Yes SM has it's faults but why are some so blind that they can't seem to see the forest they are standing in ? Even Gov can't get things right . They are on the Buy Local , Buy Fresh kick ( along with other farm groups I might add ) but fail to see that jobs are leaving . The only jobs that are being created here are because Gov is using tax dollars to entice companies to set up . Even a local municipality is having a draw to give a new company free rent for a year to set up shop . Talk about pissing off any local company with the poor use of tax dollars .

Sorry guy but you continue to make the same mistake over and over again and you still wonder why you are not being listened to ! PM3

Tariff-based systems are, by first principles, net-negative for jobs and economic activity.

Therefore, instead of preserving jobs, supply management prevents jobs - sorry, but it's such a basic principle of economics that it isn't open to debate or even discussion.

There may be some unfathomable reason to keep supply management, but jobs preserved and economic activity maintained at the considerable expense of the consumer is not that reason.

Stephen Thompson, Clinton ON

Why are so many trucks with live hogs going south when we could kill and process here ? Wouldn't be that we are over priced here in our processing or over capacity ?

You need only research Food Freedom Day to find what Canadians spend on food . It is an avarage that also includes alcohol for one !

What is the tariff on farm equipment , parts and agriculture realated items ? Maybe you could move on to some thing that makes sense to agricultural readers ?

Did you sell those farms yet ? Better cash in before all the SM and hog money is gone !!
Comment modified by Editor

In reply to "Cheapest Food In World In Canada" http://betterfarming.com/comment/15944#comment-15944

This statistic is often quoted by those who wish to deny a problem exists.
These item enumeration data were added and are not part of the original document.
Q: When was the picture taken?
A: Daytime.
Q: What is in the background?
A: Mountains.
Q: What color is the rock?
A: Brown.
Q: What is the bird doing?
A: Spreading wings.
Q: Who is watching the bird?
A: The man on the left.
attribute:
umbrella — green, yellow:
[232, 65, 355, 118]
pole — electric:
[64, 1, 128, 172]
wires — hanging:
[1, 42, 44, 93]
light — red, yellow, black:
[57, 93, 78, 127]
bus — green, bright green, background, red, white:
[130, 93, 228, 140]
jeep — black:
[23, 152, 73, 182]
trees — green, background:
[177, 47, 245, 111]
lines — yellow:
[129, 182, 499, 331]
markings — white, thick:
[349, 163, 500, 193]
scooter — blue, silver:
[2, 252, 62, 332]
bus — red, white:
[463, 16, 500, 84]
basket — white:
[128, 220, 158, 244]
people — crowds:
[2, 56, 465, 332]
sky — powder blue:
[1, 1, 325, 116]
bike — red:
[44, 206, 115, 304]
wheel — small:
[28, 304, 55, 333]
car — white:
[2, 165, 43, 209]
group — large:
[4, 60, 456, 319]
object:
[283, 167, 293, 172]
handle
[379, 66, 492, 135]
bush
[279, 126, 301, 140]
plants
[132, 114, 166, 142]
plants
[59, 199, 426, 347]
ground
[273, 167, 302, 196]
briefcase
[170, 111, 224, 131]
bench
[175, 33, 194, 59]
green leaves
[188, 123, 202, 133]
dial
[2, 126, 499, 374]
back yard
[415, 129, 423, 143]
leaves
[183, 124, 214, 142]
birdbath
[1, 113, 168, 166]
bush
It is calculated by dividing the average family expenditures for food by the average family income.

Unfortunately, not everybody lives at the average wage. Not everybody has the advantages of 10 different grocery stores in a 10 km radius as does Southern Ontario and other major metropolitan area.

Unfortunately, millions of Canadians have either just one or no grocery store within accessible distances.
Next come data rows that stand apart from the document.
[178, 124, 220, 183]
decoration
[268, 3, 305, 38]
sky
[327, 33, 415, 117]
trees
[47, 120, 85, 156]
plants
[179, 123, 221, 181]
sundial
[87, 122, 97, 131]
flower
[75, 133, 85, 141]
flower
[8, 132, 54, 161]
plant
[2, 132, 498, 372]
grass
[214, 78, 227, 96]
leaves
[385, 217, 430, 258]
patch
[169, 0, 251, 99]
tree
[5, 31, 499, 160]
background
In Nunavut, people are asked to pay $70 to $90 for a whole chicken, unlike $16.00 in Southern Ontario, or $8.00 in USA.

This statistic, if properly calculated, should be done for each decile of the population, so that billionaires are compared separately to those living at LICO (Low Income Cutoff, the definition of poverty).
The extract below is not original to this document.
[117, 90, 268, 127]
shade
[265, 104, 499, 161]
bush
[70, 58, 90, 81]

Small Flock Poultry Farmers of Canada ("SFPFC") have previously calculated the worsening unaffordability of chicken for those earning Minimum Wage in Ontario. This alternative statistic shows the affordability of chicken for Minimum Wage earners has dropped by 31.7% between 1995 to 2005. See SFPFC's Blog posting of June 17, 2014 "Unaffordable Chicken In Ontario".

Health Canada reports that 7.9% of Canadians can't afford the food they need to feed their family. Ontario, as a "Have Not" Province, is 11% worse than the Canadian average.

How can we square your unsupported assertion of best affordability of food for Canadians when all the facts show otherwise?

Glenn Black
Small Flock Poultry Farmers of Canada

And you think food prices are the problem.
And then you try and bring in Nunavut food prices.
Hysterical.
LMAO - thanks for the belly laugh.

Many people live in homeless shelters and the shelter do not have a budget to buy milk or eggs. many singles go to the food bank most months. Many people work part time or pay over half their pay cheque in rent.

Many young farmers need to off farm jobs may be we limit the price support programs to those under 35 years of age and limit to O.W. levels (Ontario Works or 10,000 per adult in the house plus 5,000 per child.

Baby bonus is no longer and would also be cheaper .

We get a money every month for our 3 kids as our income is under $30,000 per year. The other farmer is right we need to design programs to keep young people on farms in rural ontario

Non farm jobs pay 15% to 30% better than working a farm .One construction company like to hire farm workers as they are used to working 12 or 13 hour days.For many young farm boys the first time getting paid overtime.